S’ajoute à cela le fait que depuis le coup d’État raté de 2016, Erdogan n’a aucun complexe à renouer avec le hard power et à se rêver en chef spirituel et militaire. « La Turquie d’aujourd’hui est une puissance militaire régionale dans l’extraversion, alors que celle d’Atatürk était introvertie, concentrée sur la construction du pays et la consolidation de ses frontières », commente Dorothée Schmid.
Atatürk, symbole « installé dans la case historique »
Impossible toutefois pour Erdogan d’effacer la figure d’Atatürk, qui reste mythique. Même si le « Reis » a battu le record de longévité au pouvoir, la vie du « père des Turcs » a été rythmée par les victoires militaires de la Première Guerre mondiale et la guerre d’indépendance turque, menées tambour battant. « L’héritage d’Atatürk est forcément présent dans la structure essentielle du pays : la fondation de l’État, ses frontières, son fonctionnement politique… », précise Dorothée Schmid. « Erdogan ne va jamais dire ouvertement qu’il est contre Atatürk.

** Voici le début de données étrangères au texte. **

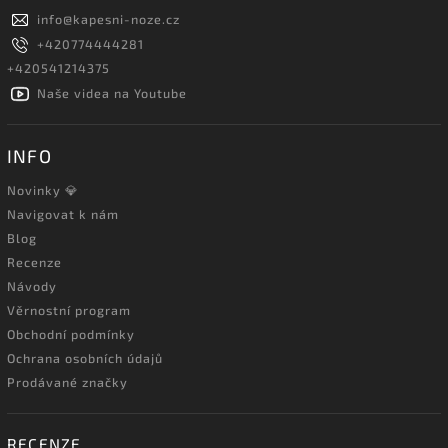
info
@
kapesni-noze.cz
+420774444281
+420541214375
Naše videa na Youtube
INFO
Novinky 💎
Navigovat k nám
Blog
Recenze
Návody
Věrnostní program
Obchodní podmínky
Ochrana osobních údajů
Prodávané značky
RECENZE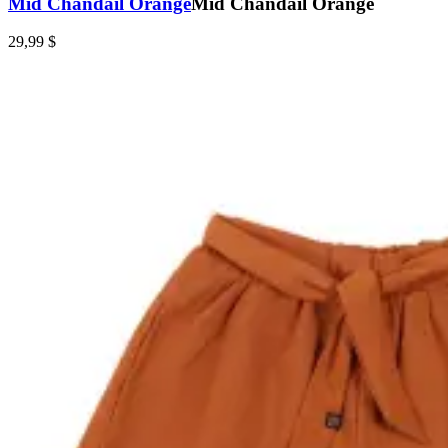
Mid Chandail Orange
Mid Chandail Orange
29,99 $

Pendant sa jeunesse, il disait qu’il fallait réformer l’héritage d’Atatürk, mais ne le disait pas au nom de la lutte contre le kémalisme mais au nom de la démocratisation du pays », poursuit Bayram Balci.
Si dans certains bureaux de la permanence de l’AKP, les portraits du fondateur sont même plus grands que ceux d’Erdogan, ce dernier « a résolu le problème de popularité » selon Dorothée Schmid. « Le centenaire de la proclamation de la République turque enfonce le clou : Atatürk est installé dans la case historique. »La preuve, ce ne sont plus seulement les kémalistes qui se rendent au mausolée d’Atatürk, à Ankara. En mission de recherche pour les dernières élections en mai 2023, Dorothée Schmid y a vu « beaucoup de familles traditionnelles avec des femmes voilées ». Atatürk, qui ne semble pas avoir disparu du paysage, est réduit au symbole plutôt qu’à l’héritage idéologique. « Aujourd’hui, il peut être revendiqué par toutes les communautés politiques de la Turquie », conclut la chercheuse.